Несколько часов назад он овладевал Фокси Уитмен, но теперь убеждался, что нет для него лона богаче и желаннее лона жены. От восторга он был на грани забытья. Их сексу всегда мешала ее умудренная самостоятельность. Вот и сейчас она, немного выждав, провела пальцами по его взлохмаченной груди, а потом погрузила пальцы в себя, куда уже ввинчивался он. Через некоторое время она властно взяла его за ягодицы, как бы говоря: «Добивай!», выдохнула весь воздух и распласталась под ним.
— Вот так сюрприз, женушка…
Она пожала плечами, отполированными светом звезд, собрав в складки мокрую от пота простыню.
— Я тоже умею распаляться, как остальные твои женщины.

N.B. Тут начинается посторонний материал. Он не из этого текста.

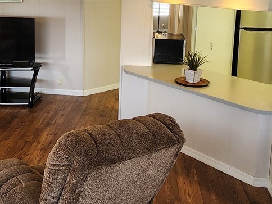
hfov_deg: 43.1
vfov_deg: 32.6
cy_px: 39
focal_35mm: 43
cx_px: 87
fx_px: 338
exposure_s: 1/60
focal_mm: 2.2
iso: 160
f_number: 2.2
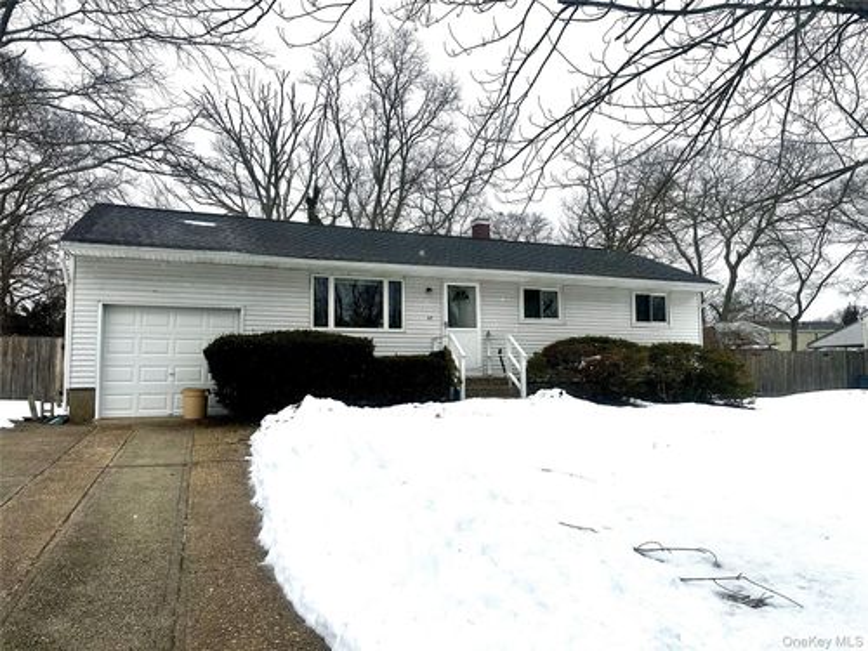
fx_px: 602
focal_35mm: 24
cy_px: 326
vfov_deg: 56.8
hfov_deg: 71.6
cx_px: 434
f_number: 1.78
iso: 80
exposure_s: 1/724
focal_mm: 6.86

— У меня нет других женщин. — Его рука молитвенно застыла у нее между ног. — Вот где, оказывается, рай!
Анджела жестом приказала ему слезть и отвернулась, чтобы уснуть. С первой брачной ночи она спала голой после любви.
— По-моему, там у всех женщин одно и то же.

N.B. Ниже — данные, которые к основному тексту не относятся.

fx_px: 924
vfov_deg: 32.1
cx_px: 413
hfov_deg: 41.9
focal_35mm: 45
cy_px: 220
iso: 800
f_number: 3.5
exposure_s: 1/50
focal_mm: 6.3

— Ничего подобного! — ляпнул он. Но признание было проигнорировано.
Он был скромен и осторожен с Фокси, потом что боялся ее возжелать. День за днем он проводил на Индейском холме, где на бетонных фундаментах быстро вырастали три его дома Балки, башмаки, брусья, настилы, перекрытия, сливы рам, стойки — наглядный строительный алфавит, который Пайт любил простукивать, вооружившись молотком. Его глаз вылавливал любую мелочь. Готовый дом радовал его меньше, чем голый каркас, потому что отделка скрывала качество конструкции, добрая работа сводилась на нет субподрядчиками — пронырами-электриками, хапугами-сантехниками, упрямыми лентяями-каменщиками.